The compiler option CPAGE
creates objects
that can be executed with a code page which is different from the code page
used at creation time. This means that all alphanumeric constants of the object
which are coded with the code page at creation time have to be converted to the
code page which is active at execution time. To make it possible for the
Natural object loader to find and convert alphanumeric constants, an additional
table is created by the compiler. This increases the size of the generated
object, depending on the number of used alphanumeric constants. The conversion
at runtime consumes additional CPU time. If the default code page (value of the
system variable *CODEPAGE
)
is the same as the code page at creation time or if the session has no default
code page (CP=OFF
), no conversion
is done. Conversion errors are ignored, independent from the setting of the
parameter CPCVERR
. If the
compiler option CPAGE
is set to OFF
, no conversion is
performed at runtime and the alphanumeric constants are treated as they are.

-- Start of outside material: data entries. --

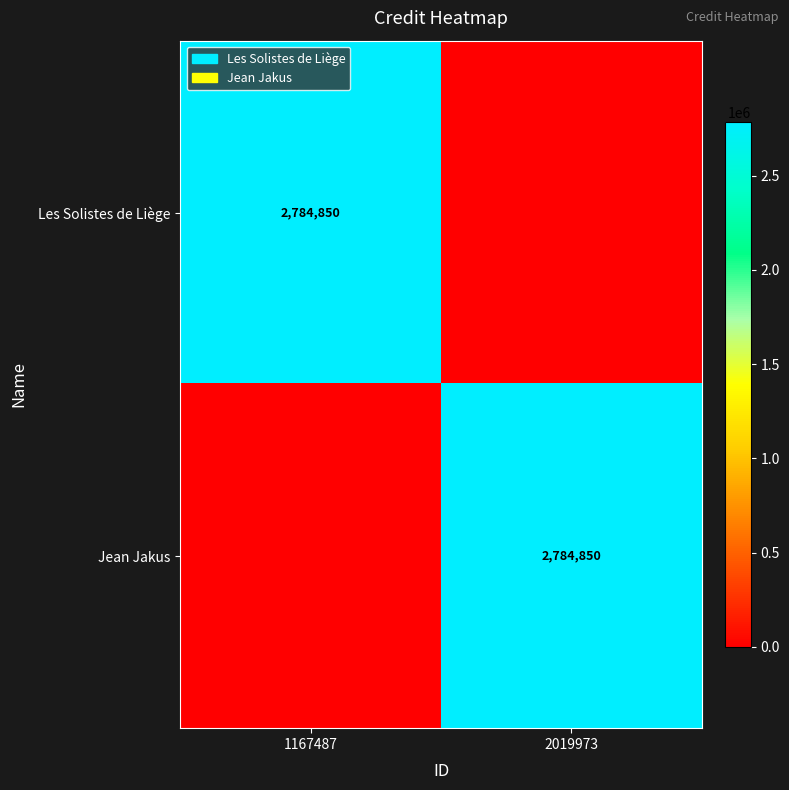

Which category has the highest value in the Jean Jakus series?

2019973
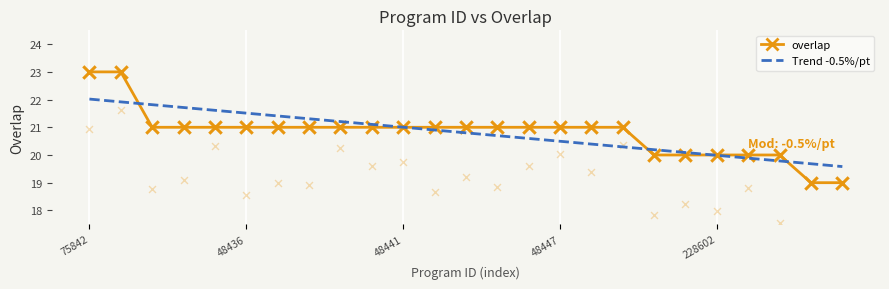

Which has a higher value, 48441 or 11?

48441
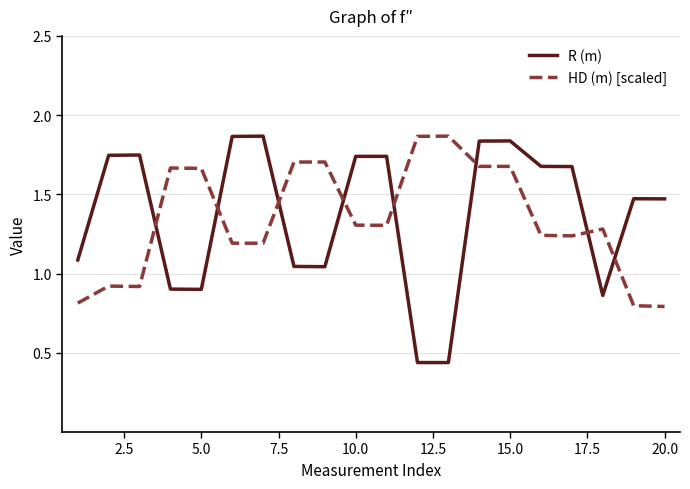

Which series has the largest range (max minus min)?

R (m)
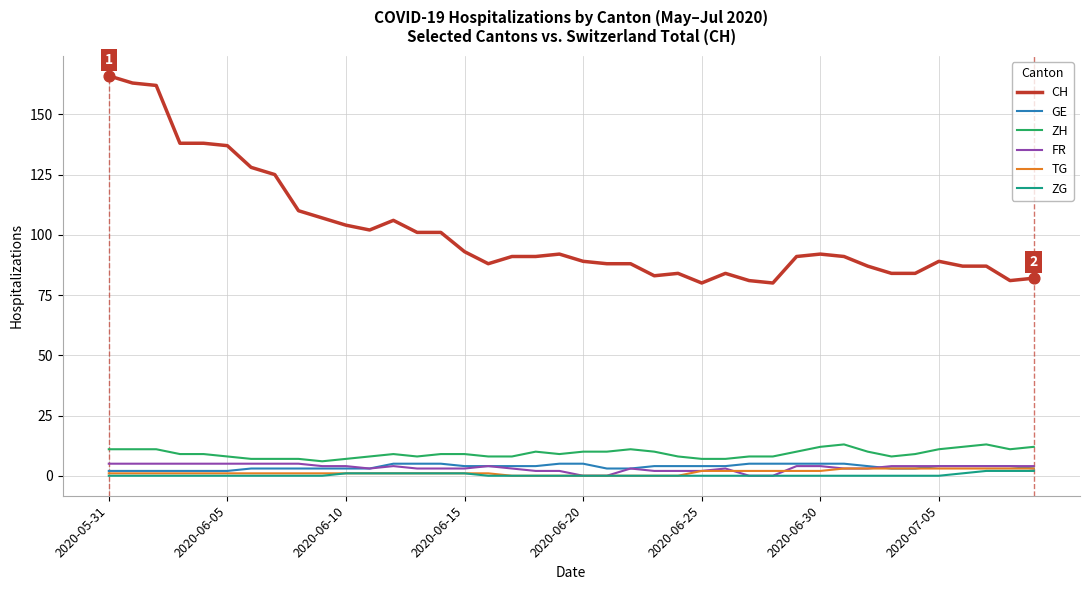

Which series has the largest total across all categories?

CH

The following sample program is cataloged with code page IBM01141 (German) and is executed with default code page IBM01140 (us). The characters "Ä", "Ö" and "Ü" are defined in both code pages, but at different code points.
Example 1 - CPAGE=OFF
:
OPTIONS CPAGE=OFF WRITE *CODEPAGE 'ÄÖÜ' END
Output with code page IBM01140 (us):
Page 1 IBM01140 ¢\!
Example 2 - CPAGE=ON
:
OPTIONS CPAGE=ON WRITE *CODEPAGE 'ÄÖÜ' END
Output with code page IBM01140 (us):
Page 1 IBM01140 ÄÖÜ
The most common standard for code page names is the IANA name.
Therefore, the system variable *CODEPAGE
contains the IANA name of the default code page. On z/VSE and z/OS, a code page is qualified
by its Coded Character Set ID (CCSID). On BS2000, the Coded Character Set Name
(CCSN) is most popular. Currently, Adabas uses the Entire Conversion Service
definition (ADAECS). The macro
NTCPAGE
can be used to assign these different
names to the unambiguous IANA name. NTCPAGE
is part of the Natural
configuration module (NATCONFG
).
It does not matter whether the IANA name, the CCSID/CCSN or the
alias name is entered with the CP
parameter. The alias
name can be a user-defined name which is used to assign a more significant name
to the code page. In any case, *CODEPAGE
contains
the IANA name of the selected code page.
In addition, a placeholder character can be defined for a code
page. It overwrites the default substitution character of that code page, which
is normally a non-displayable character (for example, H’3F’
in an
EBCDIC code page). The placeholder character can be used to avoid that
non-displayable characters are sent to terminals.
Example:
NTCPAGE IANA=IBM01140,CCSID=1140,ECS=1140,ALIAS=’US’,PHC=003F
The values IBM01140
, 1140
or
US
can be entered with the CP
parameter to
activate the code page. *CODEPAGE
contains the
name IBM01140. The substitution character of the code page will be replaced by
"U+003F", which is a quotation mark (?).
The number of available code pages depends on the used ICU data library.
All code pages defined in the currently used data package can be
used by Natural. An NTCPAGE
entry is only necessary if an
alternative alias name or placeholder character is desired.
The following configuration parameter is available with Natural Development Server (NDV):
Settings | Description |
---|---|
TERMINAL_EMULATION=WEBIO
|
Specifies that the Natural Web I/O Interface client (which supports Unicode) is used for input and output. |
The code page information of the object is part of the
object directory displayed with the LIST
system
command. For details, see Displaying Directory
Information in the System Commands
documentation.
The encoding of code page data can be specified on different levels.
The default code page can be defined with the
CP
parameter.
A code page can be defined for Natural sources, batch input
(CPOBJIN
,
CPSYNIN
)
and output files (CPPRINT
).
If a code page is defined at object level, this overwrites the default code page.